### What is being asked
After locating the line that contains "font-size: 13px ->", quote it and all lines after it through the end of the entries, and nothing more. Pictures stay out.

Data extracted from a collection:

----

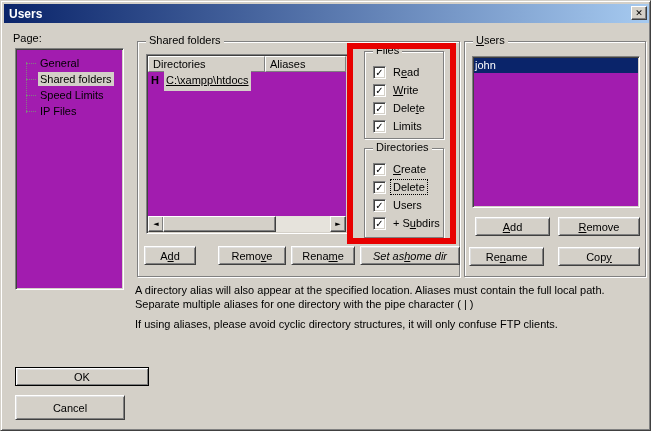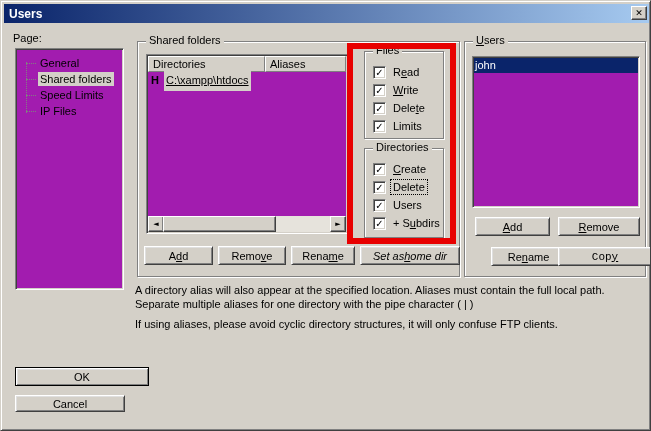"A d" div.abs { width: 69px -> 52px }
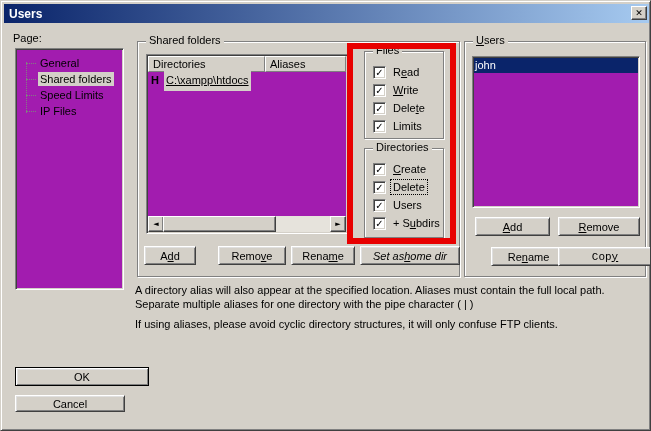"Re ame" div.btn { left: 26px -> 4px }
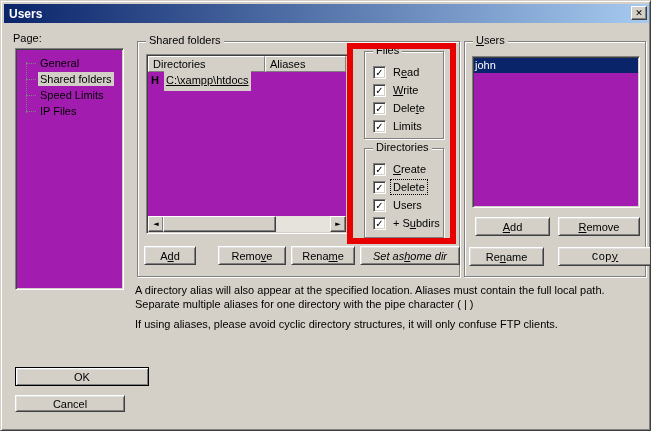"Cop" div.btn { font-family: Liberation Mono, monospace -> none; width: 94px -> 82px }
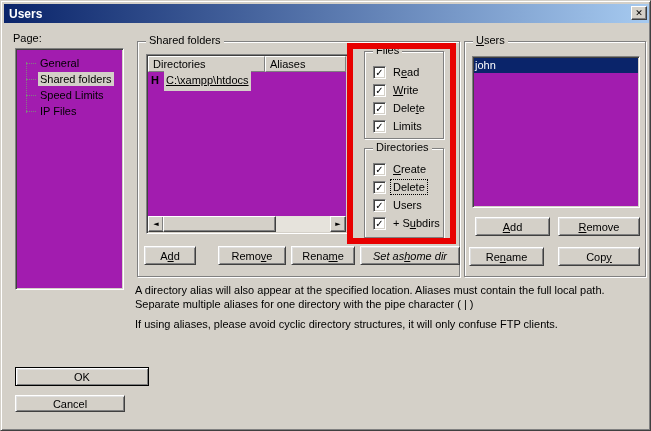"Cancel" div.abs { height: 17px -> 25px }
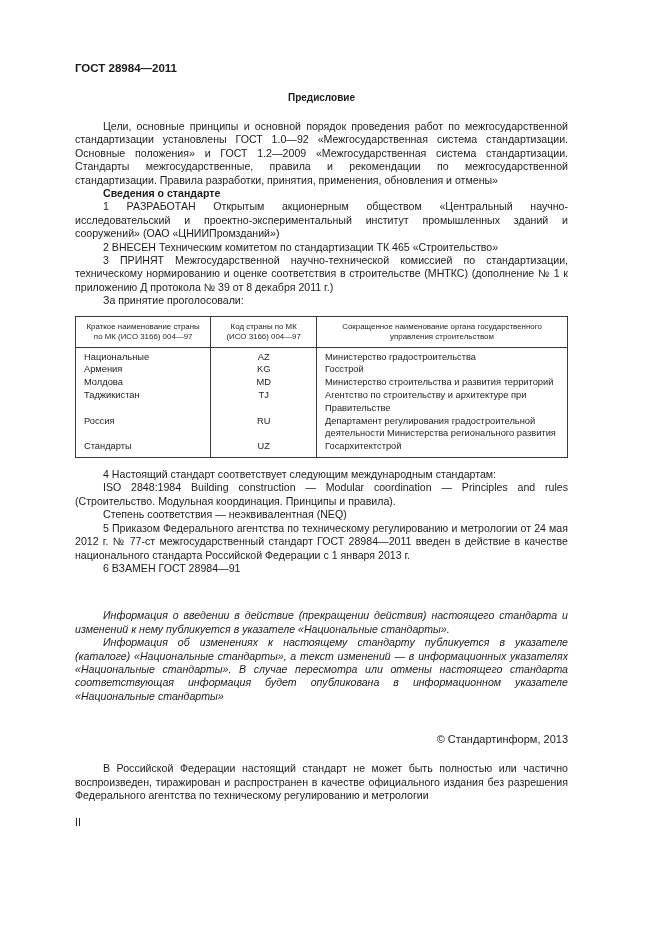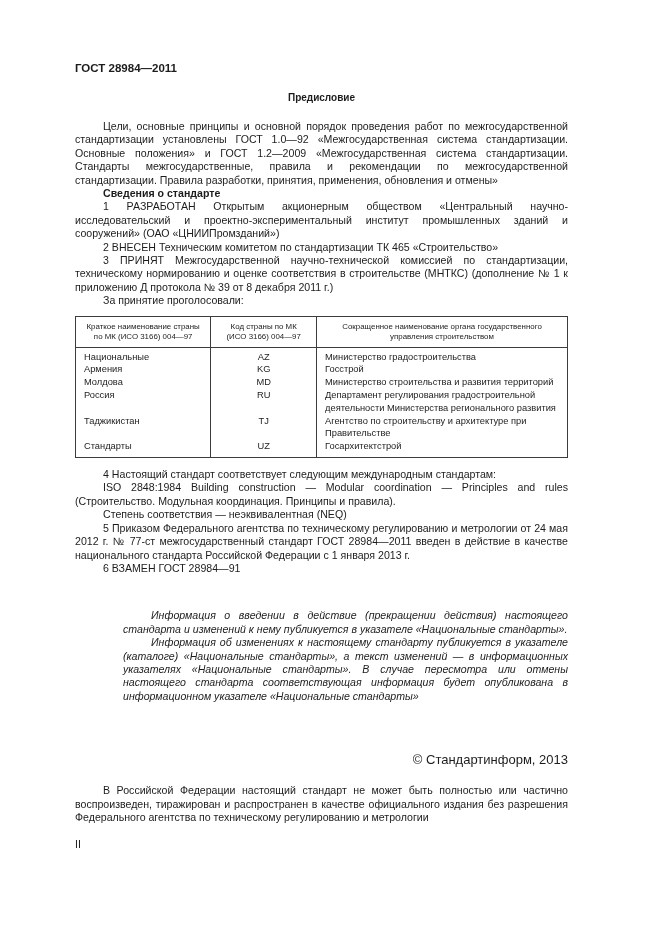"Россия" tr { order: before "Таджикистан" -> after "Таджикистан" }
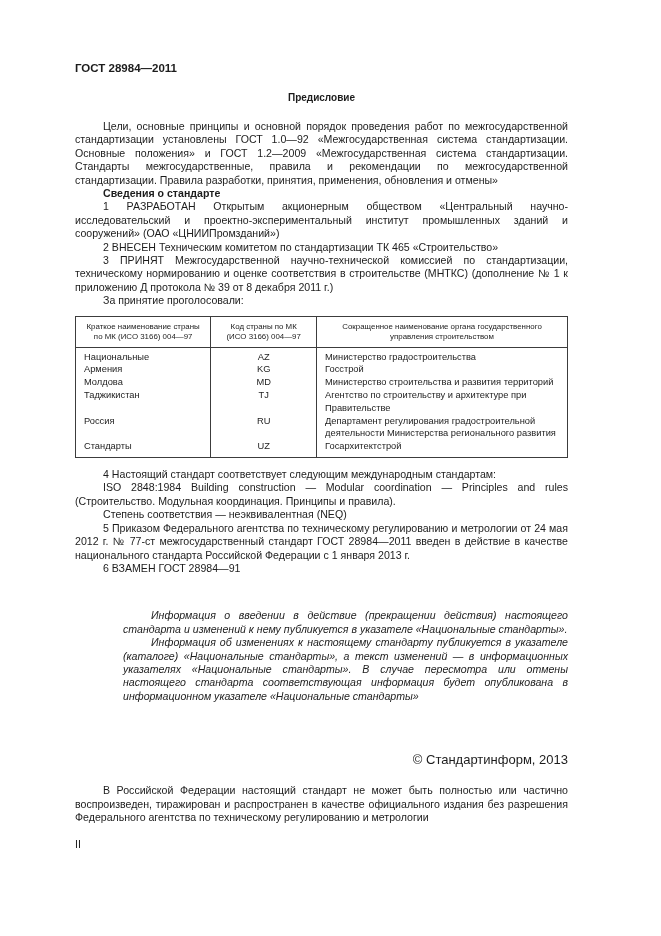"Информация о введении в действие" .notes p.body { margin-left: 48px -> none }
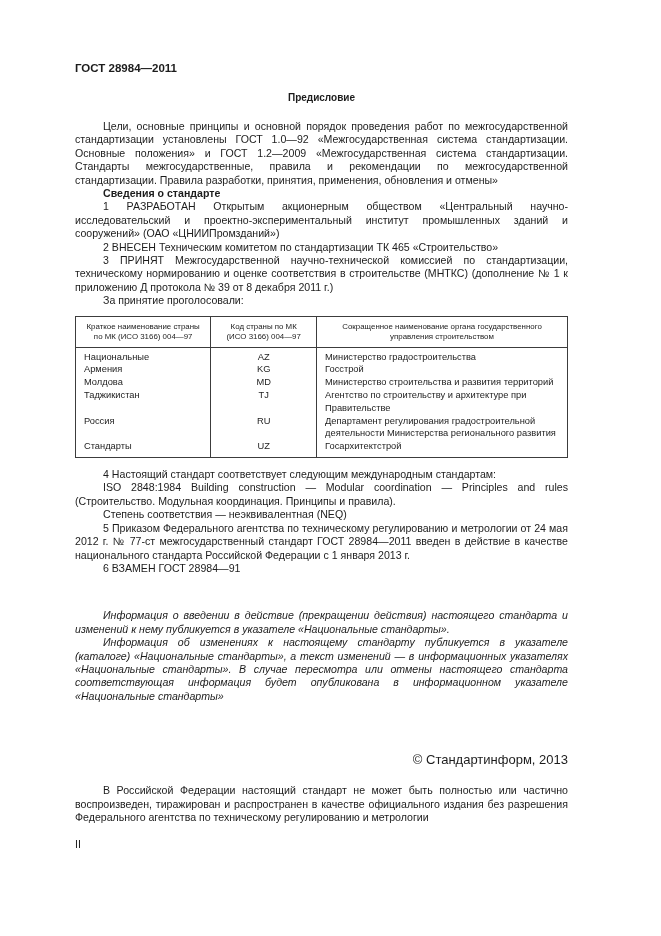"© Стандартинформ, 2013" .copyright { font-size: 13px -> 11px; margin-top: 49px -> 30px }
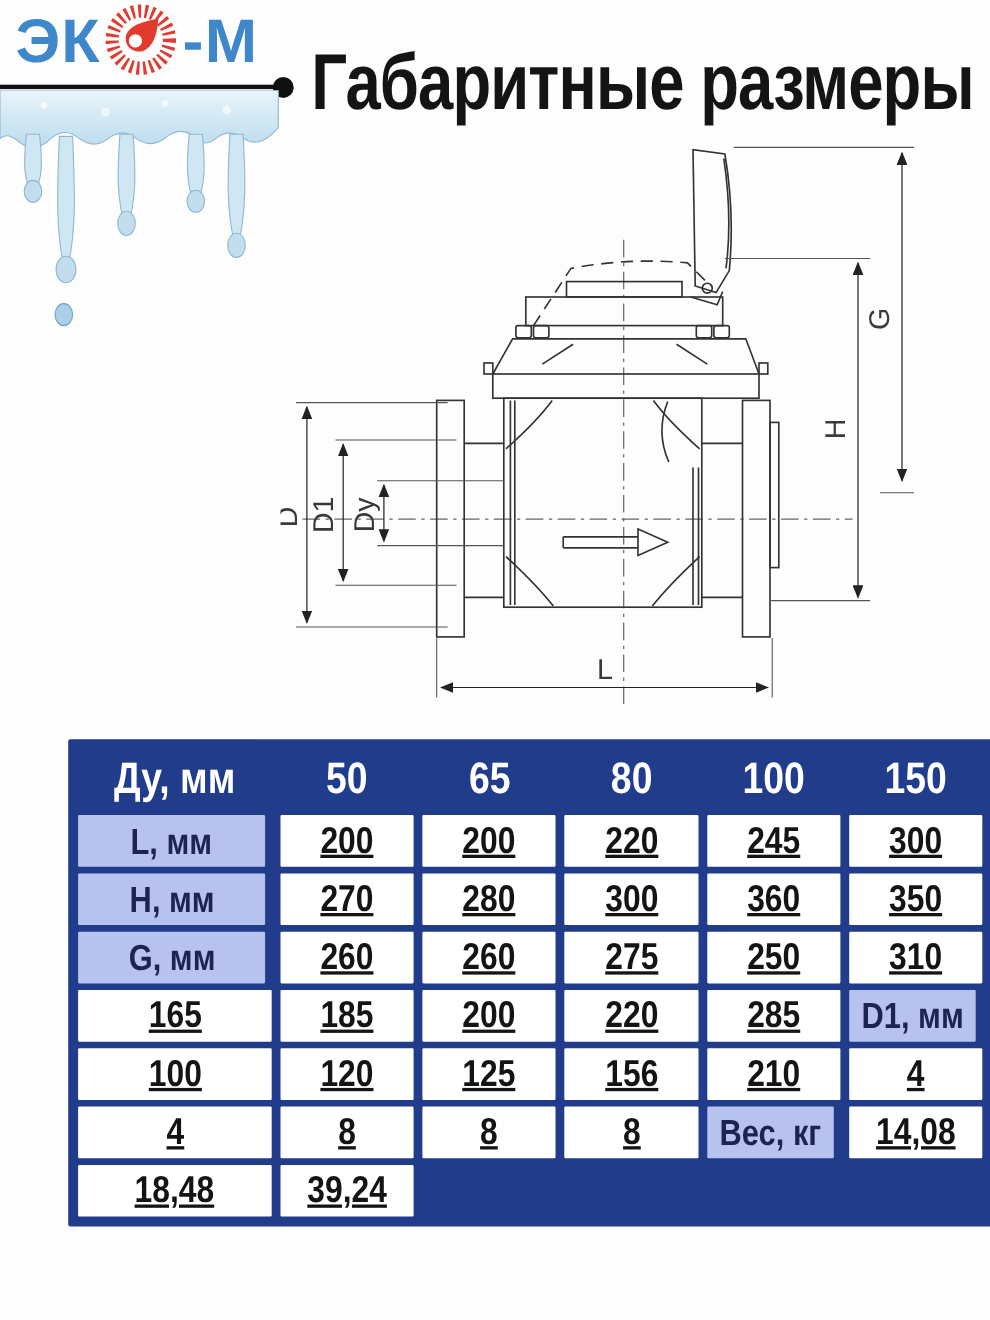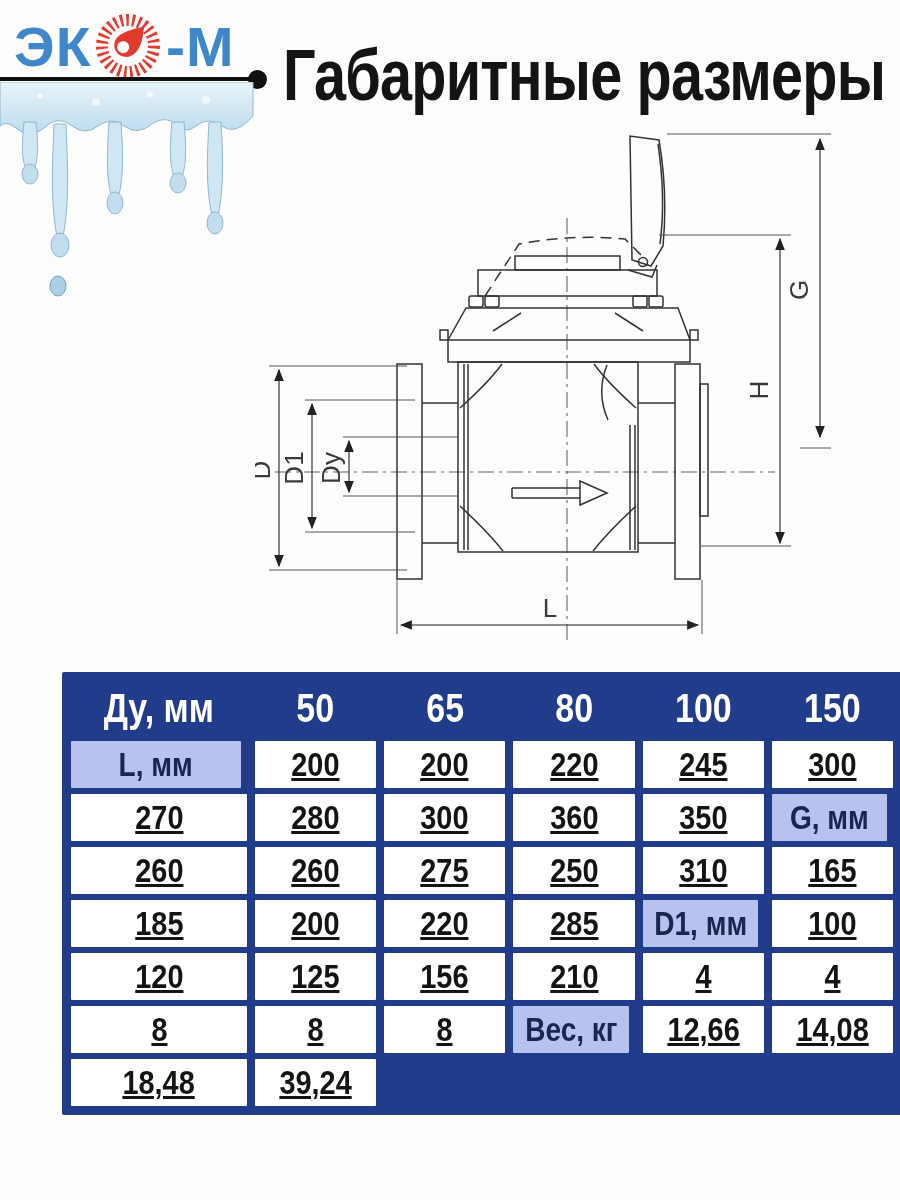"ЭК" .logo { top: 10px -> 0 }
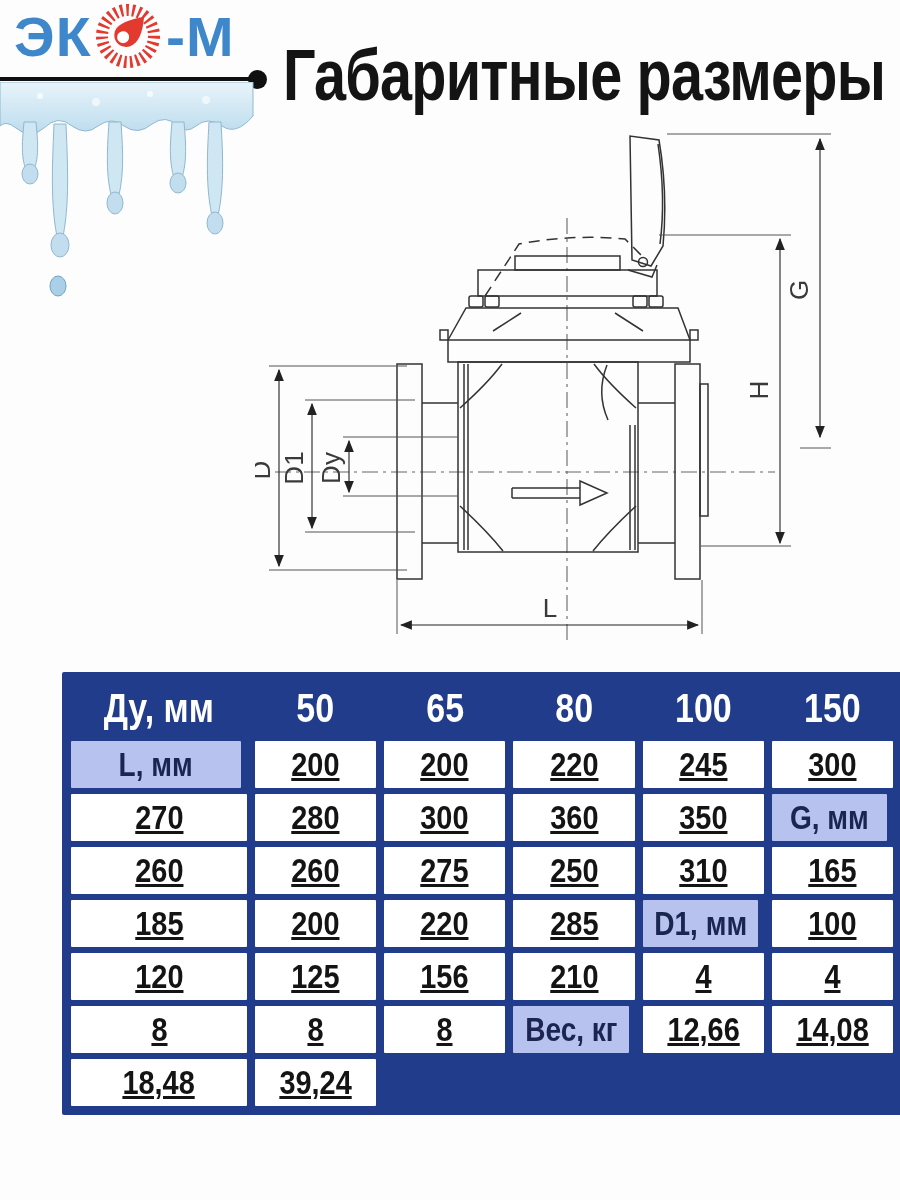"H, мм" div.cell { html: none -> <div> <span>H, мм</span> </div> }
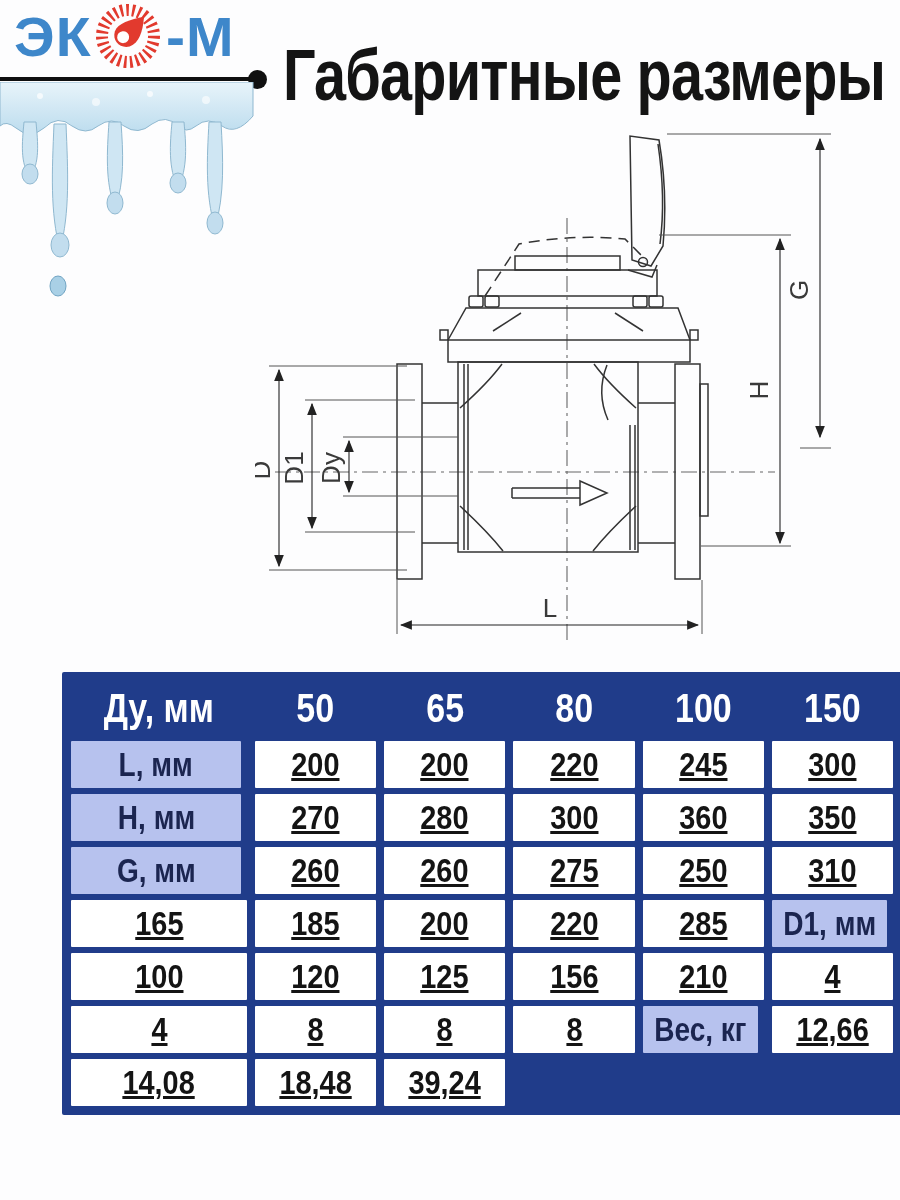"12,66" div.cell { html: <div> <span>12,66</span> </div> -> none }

----

### Exercise result
"© Стандартинформ, 2013" .copyright { font-size: 13px -> 11px; margin-top: 49px -> 30px }
"ЭК" .logo { top: 10px -> 0 }
"H, мм" div.cell { html: none -> <div> <span>H, мм</span> </div> }
"12,66" div.cell { html: <div> <span>12,66</span> </div> -> none }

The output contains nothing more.